At this juncture, KPMG had proposed a new voluntary administration regime that follows eased investigatory processes and less formality, based on strict criteria of the business being profitable before the COVID-19 pandemic started to affect the economy.
KPMG’s new proposed voluntary administration regime
KPMG has suggested a tailored regime which will provide some point of relief to the companies that had been operating profitably before the pandemic created business hindrance. The Regime will provide companies to secure protection from their creditors while they regain their business position. Companies who are suffering due to the Coronavirus crisis can park their debts and pay back their creditors in two years through his regime. The new administration regime has been suggested by KPMG ‘s Restructuring Services department for the operationally stable companies who were making profits prior to the COVID-19 crisis and had been hit hard and can secure protection from their creditors such as landlords, financiers and suppliers.
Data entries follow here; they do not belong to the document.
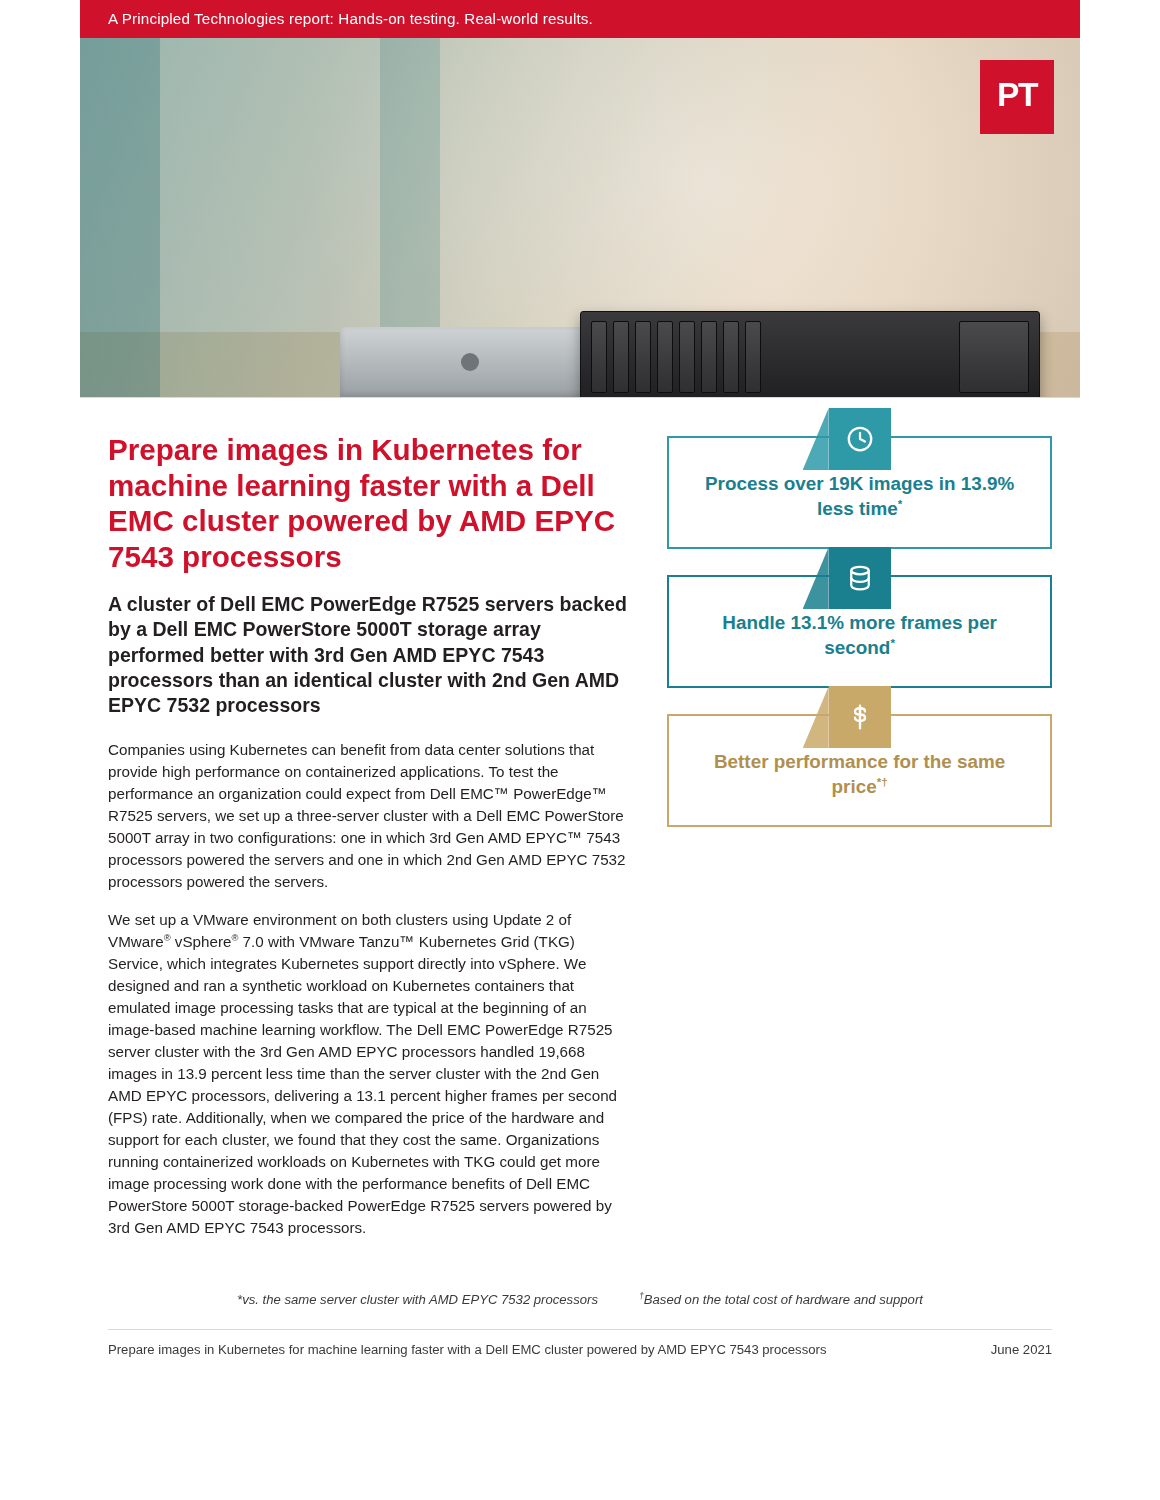A Principled Technologies report: Hands-on testing. Real-world results.
PT
Prepare images in Kubernetes for machine learning faster with a Dell EMC cluster powered by AMD EPYC 7543 processors
A cluster of Dell EMC PowerEdge R7525 servers backed by a Dell EMC PowerStore 5000T storage array performed better with 3rd Gen AMD EPYC 7543 processors than an identical cluster with 2nd Gen AMD EPYC 7532 processors
Companies using Kubernetes can benefit from data center solutions that provide high performance on containerized applications. To test the performance an organization could expect from Dell EMC™ PowerEdge™ R7525 servers, we set up a three-server cluster with a Dell EMC PowerStore 5000T array in two configurations: one in which 3rd Gen AMD EPYC™ 7543 processors powered the servers and one in which 2nd Gen AMD EPYC 7532 processors powered the servers.
We set up a VMware environment on both clusters using Update 2 of VMware® vSphere® 7.0 with VMware Tanzu™ Kubernetes Grid (TKG) Service, which integrates Kubernetes support directly into vSphere. We designed and ran a synthetic workload on Kubernetes containers that emulated image processing tasks that are typical at the beginning of an image-based machine learning workflow. The Dell EMC PowerEdge R7525 server cluster with the 3rd Gen AMD EPYC processors handled 19,668 images in 13.9 percent less time than the server cluster with the 2nd Gen AMD EPYC processors, delivering a 13.1 percent higher frames per second (FPS) rate. Additionally, when we compared the price of the hardware and support for each cluster, we found that they cost the same. Organizations running containerized workloads on Kubernetes with TKG could get more image processing work done with the performance benefits of Dell EMC PowerStore 5000T storage-backed PowerEdge R7525 servers powered by 3rd Gen AMD EPYC 7543 processors.
Process over 19K images in 13.9% less time*
Handle 13.1% more frames per second*
Better performance for the same price*†
*vs. the same server cluster with AMD EPYC 7532 processors †Based on the total cost of hardware and support
Prepare images in Kubernetes for machine learning faster with a Dell EMC cluster powered by AMD EPYC 7543 processors June 2021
It is mandatory to be profitable or solvent before the pandemic to avail the regime, also known as The COVID-19 Administration Service. The company’s owners or managers must give a legal declaration that the company was solvent before COVID-19 and that their creditworthiness needs to be evaluated by an independent practitioner.
Companies, who want to avail the protection and use the COVID-19 administration, will require approval from a creditor. However, prolonged investigation or other formalities are not required for a formal administration process.
The COVID-19 administration is currently under review by Treasurer Josh Frydenberg, to whom the company has submitted the proposal.